Like Donlop, during part of his membership in the “gang,” King was not always able to attend meetings of the group on a regular basis due to his baseball commitments.
King played semi-pro baseball and is a former Major League Baseball scout, who signed many notable players, including Steve Sax and Bob Oliver.
As a service club, the Over the Hill Gang originally raised funds and made donations to the Stanford Home for Children.
The group has also donated to the Shriners’ Burn Center, the Sacramento Food Bank and St. Patrick’s Home for Children.

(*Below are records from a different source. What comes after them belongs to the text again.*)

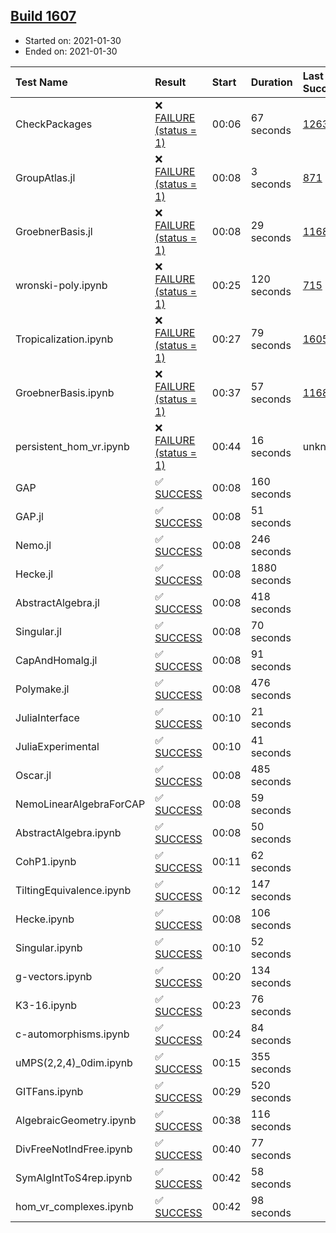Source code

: ## [Build 1607](https://oscarci.mathematik.uni-kl.de/job/oscar-stable/1607/)

* Started on: 2021-01-30
* Ended on: 2021-01-30

| Test Name    | Result | Start | Duration | Last Success | First Failure |
|:-------------|:-------|:------|:---------|:-------------|:--------------|
| CheckPackages | ❌ [FAILURE (status = 1)](https://oscarci.mathematik.uni-kl.de/job/oscar-stable/1607/artifact/logs/build-1607/CheckPackages.log) | 00:06 | 67 seconds | [1263](https://oscarci.mathematik.uni-kl.de/job/oscar-stable/1263/) | [1264](https://oscarci.mathematik.uni-kl.de/job/oscar-stable/1264/) |
| GroupAtlas.jl | ❌ [FAILURE (status = 1)](https://oscarci.mathematik.uni-kl.de/job/oscar-stable/1607/artifact/logs/build-1607/GroupAtlas.jl.log) | 00:08 | 3 seconds | [871](https://oscarci.mathematik.uni-kl.de/job/oscar-stable/871/) | [872](https://oscarci.mathematik.uni-kl.de/job/oscar-stable/872/) |
| GroebnerBasis.jl | ❌ [FAILURE (status = 1)](https://oscarci.mathematik.uni-kl.de/job/oscar-stable/1607/artifact/logs/build-1607/GroebnerBasis.jl.log) | 00:08 | 29 seconds | [1168](https://oscarci.mathematik.uni-kl.de/job/oscar-stable/1168/) | [1169](https://oscarci.mathematik.uni-kl.de/job/oscar-stable/1169/) |
| wronski-poly.ipynb | ❌ [FAILURE (status = 1)](https://oscarci.mathematik.uni-kl.de/job/oscar-stable/1607/artifact/logs/build-1607/wronski-poly.ipynb.log) | 00:25 | 120 seconds | [715](https://oscarci.mathematik.uni-kl.de/job/oscar-stable/715/) | [716](https://oscarci.mathematik.uni-kl.de/job/oscar-stable/716/) |
| Tropicalization.ipynb | ❌ [FAILURE (status = 1)](https://oscarci.mathematik.uni-kl.de/job/oscar-stable/1607/artifact/logs/build-1607/Tropicalization.ipynb.log) | 00:27 | 79 seconds | [1605](https://oscarci.mathematik.uni-kl.de/job/oscar-stable/1605/) | [1607](https://oscarci.mathematik.uni-kl.de/job/oscar-stable/1607/) |
| GroebnerBasis.ipynb | ❌ [FAILURE (status = 1)](https://oscarci.mathematik.uni-kl.de/job/oscar-stable/1607/artifact/logs/build-1607/GroebnerBasis.ipynb.log) | 00:37 | 57 seconds | [1168](https://oscarci.mathematik.uni-kl.de/job/oscar-stable/1168/) | [1169](https://oscarci.mathematik.uni-kl.de/job/oscar-stable/1169/) |
| persistent_hom_vr.ipynb | ❌ [FAILURE (status = 1)](https://oscarci.mathematik.uni-kl.de/job/oscar-stable/1607/artifact/logs/build-1607/persistent_hom_vr.ipynb.log) | 00:44 | 16 seconds | unknown | unknown |
| GAP | ✅ [SUCCESS](https://oscarci.mathematik.uni-kl.de/job/oscar-stable/1607/artifact/logs/build-1607/GAP.log) | 00:08 | 160 seconds |  |  |
| GAP.jl | ✅ [SUCCESS](https://oscarci.mathematik.uni-kl.de/job/oscar-stable/1607/artifact/logs/build-1607/GAP.jl.log) | 00:08 | 51 seconds |  |  |
| Nemo.jl | ✅ [SUCCESS](https://oscarci.mathematik.uni-kl.de/job/oscar-stable/1607/artifact/logs/build-1607/Nemo.jl.log) | 00:08 | 246 seconds |  |  |
| Hecke.jl | ✅ [SUCCESS](https://oscarci.mathematik.uni-kl.de/job/oscar-stable/1607/artifact/logs/build-1607/Hecke.jl.log) | 00:08 | 1880 seconds |  |  |
| AbstractAlgebra.jl | ✅ [SUCCESS](https://oscarci.mathematik.uni-kl.de/job/oscar-stable/1607/artifact/logs/build-1607/AbstractAlgebra.jl.log) | 00:08 | 418 seconds |  |  |
| Singular.jl | ✅ [SUCCESS](https://oscarci.mathematik.uni-kl.de/job/oscar-stable/1607/artifact/logs/build-1607/Singular.jl.log) | 00:08 | 70 seconds |  |  |
| CapAndHomalg.jl | ✅ [SUCCESS](https://oscarci.mathematik.uni-kl.de/job/oscar-stable/1607/artifact/logs/build-1607/CapAndHomalg.jl.log) | 00:08 | 91 seconds |  |  |
| Polymake.jl | ✅ [SUCCESS](https://oscarci.mathematik.uni-kl.de/job/oscar-stable/1607/artifact/logs/build-1607/Polymake.jl.log) | 00:08 | 476 seconds |  |  |
| JuliaInterface | ✅ [SUCCESS](https://oscarci.mathematik.uni-kl.de/job/oscar-stable/1607/artifact/logs/build-1607/JuliaInterface.log) | 00:10 | 21 seconds |  |  |
| JuliaExperimental | ✅ [SUCCESS](https://oscarci.mathematik.uni-kl.de/job/oscar-stable/1607/artifact/logs/build-1607/JuliaExperimental.log) | 00:10 | 41 seconds |  |  |
| Oscar.jl | ✅ [SUCCESS](https://oscarci.mathematik.uni-kl.de/job/oscar-stable/1607/artifact/logs/build-1607/Oscar.jl.log) | 00:08 | 485 seconds |  |  |
| NemoLinearAlgebraForCAP | ✅ [SUCCESS](https://oscarci.mathematik.uni-kl.de/job/oscar-stable/1607/artifact/logs/build-1607/NemoLinearAlgebraForCAP.log) | 00:08 | 59 seconds |  |  |
| AbstractAlgebra.ipynb | ✅ [SUCCESS](https://oscarci.mathematik.uni-kl.de/job/oscar-stable/1607/artifact/logs/build-1607/AbstractAlgebra.ipynb.log) | 00:08 | 50 seconds |  |  |
| CohP1.ipynb | ✅ [SUCCESS](https://oscarci.mathematik.uni-kl.de/job/oscar-stable/1607/artifact/logs/build-1607/CohP1.ipynb.log) | 00:11 | 62 seconds |  |  |
| TiltingEquivalence.ipynb | ✅ [SUCCESS](https://oscarci.mathematik.uni-kl.de/job/oscar-stable/1607/artifact/logs/build-1607/TiltingEquivalence.ipynb.log) | 00:12 | 147 seconds |  |  |
| Hecke.ipynb | ✅ [SUCCESS](https://oscarci.mathematik.uni-kl.de/job/oscar-stable/1607/artifact/logs/build-1607/Hecke.ipynb.log) | 00:08 | 106 seconds |  |  |
| Singular.ipynb | ✅ [SUCCESS](https://oscarci.mathematik.uni-kl.de/job/oscar-stable/1607/artifact/logs/build-1607/Singular.ipynb.log) | 00:10 | 52 seconds |  |  |
| g-vectors.ipynb | ✅ [SUCCESS](https://oscarci.mathematik.uni-kl.de/job/oscar-stable/1607/artifact/logs/build-1607/g-vectors.ipynb.log) | 00:20 | 134 seconds |  |  |
| K3-16.ipynb | ✅ [SUCCESS](https://oscarci.mathematik.uni-kl.de/job/oscar-stable/1607/artifact/logs/build-1607/K3-16.ipynb.log) | 00:23 | 76 seconds |  |  |
| c-automorphisms.ipynb | ✅ [SUCCESS](https://oscarci.mathematik.uni-kl.de/job/oscar-stable/1607/artifact/logs/build-1607/c-automorphisms.ipynb.log) | 00:24 | 84 seconds |  |  |
| uMPS(2,2,4)_0dim.ipynb | ✅ [SUCCESS](https://oscarci.mathematik.uni-kl.de/job/oscar-stable/1607/artifact/logs/build-1607/uMPS-2-2-4-_0dim.ipynb.log) | 00:15 | 355 seconds |  |  |
| GITFans.ipynb | ✅ [SUCCESS](https://oscarci.mathematik.uni-kl.de/job/oscar-stable/1607/artifact/logs/build-1607/GITFans.ipynb.log) | 00:29 | 520 seconds |  |  |
| AlgebraicGeometry.ipynb | ✅ [SUCCESS](https://oscarci.mathematik.uni-kl.de/job/oscar-stable/1607/artifact/logs/build-1607/AlgebraicGeometry.ipynb.log) | 00:38 | 116 seconds |  |  |
| DivFreeNotIndFree.ipynb | ✅ [SUCCESS](https://oscarci.mathematik.uni-kl.de/job/oscar-stable/1607/artifact/logs/build-1607/DivFreeNotIndFree.ipynb.log) | 00:40 | 77 seconds |  |  |
| SymAlgIntToS4rep.ipynb | ✅ [SUCCESS](https://oscarci.mathematik.uni-kl.de/job/oscar-stable/1607/artifact/logs/build-1607/SymAlgIntToS4rep.ipynb.log) | 00:42 | 58 seconds |  |  |
| hom_vr_complexes.ipynb | ✅ [SUCCESS](https://oscarci.mathematik.uni-kl.de/job/oscar-stable/1607/artifact/logs/build-1607/hom_vr_complexes.ipynb.log) | 00:42 | 98 seconds |  |  |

The Over the Hill Gang encourages any man with an interest in sports and socializing to visit with the group on any third Thursday at the Dante Club.
The Thursday luncheons feature different guest speakers. Speakers of the past have included former Major League Baseball players Don Larson, Dusty Baker, Greg Vaughn and Ricky Jordan, former National Football League players Danny Bunz and Skip Vanderbundt, and professional referees and umpires.
Arrangements for speaking engagements are generally made by Jim Jorgensen.
BASEBALL BROS. Sitting left to right, Ricky Jordan, Sam Kanelos, Gus Stathos and Guy Anderson enjoy a moment together at a past Over the Hill Gang gathering. / Valley Community Newspapers photo, Lance Armstrong
The group also holds annual picnics, which have been hosted at the trap shoot at Haggin Oaks Golf Complex, St. Joseph Church in Clarksburg and at the Dante Club.